Football fans scream tactical decisions at the television and decide which substitutions should happen before the fourth official lifts his dot matrix board.
We yell at the greedy players to pass the ball wide; yearn to be in the dressing rooms at half-time, knowing our wise words will rally the troops and our tactical ‘nous’ will turn this game on its head. We will be victorious! We know we can do it, in our heads!
Later, in the cold light of day and after testosterone levels have balanced out, we admit being a manager is equal to signing up for Russian roulette. In time, you’ll get a bullet.
In the modern game today, there are so many possible bullets that the barrel is full before the ink dries on your contract.
Last year, that was so clear with Mourinho’s Chelsea. The players decided to “down tools”. Mourinho sacked, Conte hired.
Same players more or less and this season they’ve had a 14-game unbeaten streak and are on the brink of winning the Premier League title.
This next bullet has always been vying for a permanent slot in the barrel of the gun. This season beyond doubt, the bullet’s locked in and looking for its next target.
The golden bullet, “Radically Invasive Projectile”, or RIP for short, is the most deadly bullet known. Many managers are rendered jobless by an RIP, also known as “Referees Inconsistent Preference”.
Occasionally they choose RED, other days they have a penchant toward YELLOW. In the past month, a few chose the plain old boring NOTHING, similar to the magnolia most landlords throw on the walls of their rental properties.
We remember the two-footed tackle from Marcos Rojo against Crystal Palace’s Wilfred Zaha.
Late on in the first half, Zaha, running at the Manchester United defence, was in brutal fashion stopped by a lunge from Rojo.
With the game goalless, this decision was vital. The referee shot an RIP by only showing a yellow card. The eleven men of Manchester United eventually won 2-1, and the axe was on its way to South London.
How different it might have been if the Eagles had been allowed the whole of the second half against a ten-man Manchester United. They scored one against eleven, what might they have done against ten? Could Alan Pardew still be in job?
This was the second crazy decision in four days against Crystal Palace.
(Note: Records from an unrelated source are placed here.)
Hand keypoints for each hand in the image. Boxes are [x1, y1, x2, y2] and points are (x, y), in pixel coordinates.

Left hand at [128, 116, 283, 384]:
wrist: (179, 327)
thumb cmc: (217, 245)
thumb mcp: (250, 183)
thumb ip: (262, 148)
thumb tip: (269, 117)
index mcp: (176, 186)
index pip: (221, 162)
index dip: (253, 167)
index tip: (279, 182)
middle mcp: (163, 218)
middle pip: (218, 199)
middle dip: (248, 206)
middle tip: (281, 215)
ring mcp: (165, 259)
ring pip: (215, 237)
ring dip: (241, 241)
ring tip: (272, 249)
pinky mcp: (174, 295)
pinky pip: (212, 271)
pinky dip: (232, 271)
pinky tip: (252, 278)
The previous weekend, Robert Snodgrass ‘won’ a penalty for Hull City in a 3-3 draw with Palace.
The Scotland international, now with West Ham, gave the Tigers the lead from the spot after he went down in the area, despite there appearing to be no contact from Palace defender Scott Dann.
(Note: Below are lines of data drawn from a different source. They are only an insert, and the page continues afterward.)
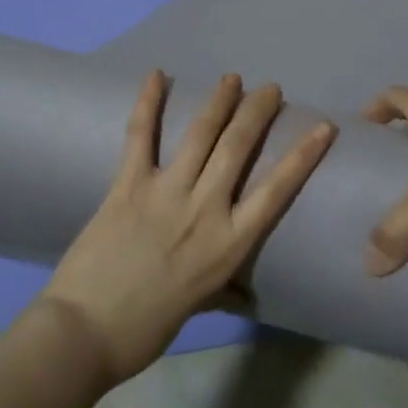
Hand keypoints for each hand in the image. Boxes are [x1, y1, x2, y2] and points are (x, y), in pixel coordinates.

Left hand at [43, 71, 335, 384]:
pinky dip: (148, 103)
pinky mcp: (128, 184)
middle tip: (270, 89)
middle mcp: (205, 209)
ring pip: (200, 134)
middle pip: (239, 147)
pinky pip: (140, 136)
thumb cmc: (146, 329)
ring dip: (219, 101)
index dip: (303, 155)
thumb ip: (224, 290)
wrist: (85, 333)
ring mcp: (166, 192)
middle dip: (258, 112)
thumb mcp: (200, 307)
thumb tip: (245, 294)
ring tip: (233, 78)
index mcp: (229, 244)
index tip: (322, 127)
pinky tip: (157, 74)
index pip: (277, 190)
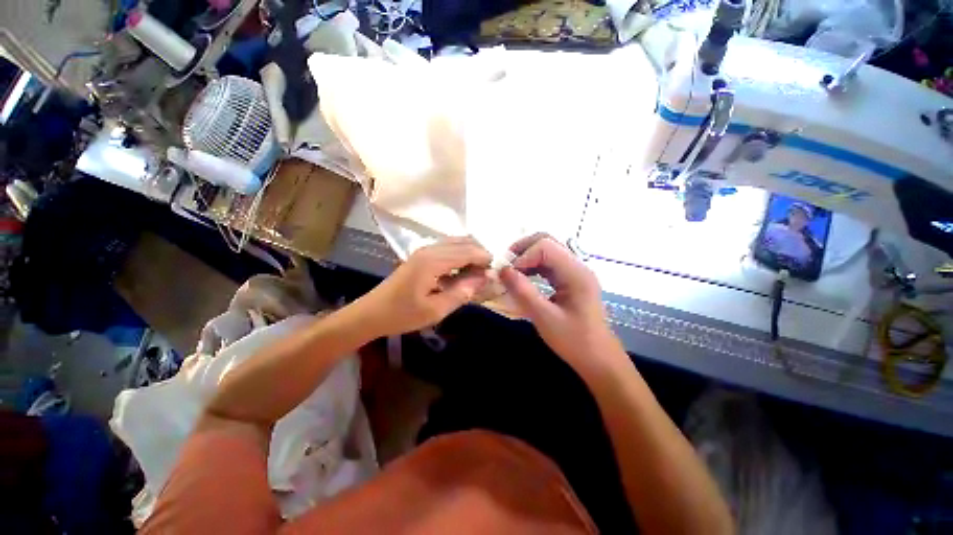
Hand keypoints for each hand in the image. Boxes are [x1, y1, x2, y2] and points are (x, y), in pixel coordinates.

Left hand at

“Apologies from my end, it was never a penalty,” tweeted Snodgrass after the match. “But genuinely thought defender was going to slide, so tried to ride the tackle.”
These two RIPs were too much for Pardew to survive – a week later he was history.
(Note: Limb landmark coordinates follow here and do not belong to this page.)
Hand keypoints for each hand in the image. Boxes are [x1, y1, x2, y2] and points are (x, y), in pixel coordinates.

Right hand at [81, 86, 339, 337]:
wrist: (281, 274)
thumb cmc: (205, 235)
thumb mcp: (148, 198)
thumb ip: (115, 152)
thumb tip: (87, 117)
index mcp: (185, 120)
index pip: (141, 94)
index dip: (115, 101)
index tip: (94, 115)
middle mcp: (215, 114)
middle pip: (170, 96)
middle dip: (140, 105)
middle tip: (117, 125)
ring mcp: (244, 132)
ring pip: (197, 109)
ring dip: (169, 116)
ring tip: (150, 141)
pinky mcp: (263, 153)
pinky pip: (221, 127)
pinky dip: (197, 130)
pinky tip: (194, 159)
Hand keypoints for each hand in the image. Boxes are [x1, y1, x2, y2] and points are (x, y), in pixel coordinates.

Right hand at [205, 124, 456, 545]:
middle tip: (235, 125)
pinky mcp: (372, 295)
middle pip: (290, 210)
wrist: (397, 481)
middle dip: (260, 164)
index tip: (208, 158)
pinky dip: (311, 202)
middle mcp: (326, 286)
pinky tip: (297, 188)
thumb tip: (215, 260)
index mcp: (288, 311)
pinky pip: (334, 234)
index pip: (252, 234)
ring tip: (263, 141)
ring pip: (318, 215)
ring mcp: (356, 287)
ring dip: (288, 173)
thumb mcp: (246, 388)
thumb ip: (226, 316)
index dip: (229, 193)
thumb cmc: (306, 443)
The Bob Bradley era at Swansea seemed doomed from the beginning. (Not because he speaks a different lingo from the rest of us).
Yet the crazy decision to award a penalty for Dele Alli’s swan dive was not poetry in motion.
This RIP – with the game goalless and half-time approaching – ripped through the morale of the team, and they were on the end of a 5-0 drubbing at Tottenham.
No one recovered from that, and another “managerial headstone” was sent to the engravers off Alexandra Road, Neath.
How about the penalty that wasn’t given for Burnley against Man City at Turf Moor – the visitors won 2-1.
Just imagine, if your team is propping up any of the league tables or flirting with relegation and an RIP’s released, what could be the result?
If the Ross Barkley (Everton) full-blooded and full-studded tackle on Jordan Henderson’s (Liverpool) calf was instead against your box-to-box midfielder, the result could be disastrous.
Yes, managers sometimes let themselves down by blaming anyone and everyone else, but it has become an increasingly precarious profession over the last 25 years – and they don’t need referees, often conned by sneaky players, applying the final nail in the coffin.
*This article originally featured in the March/April edition of Late Tackle.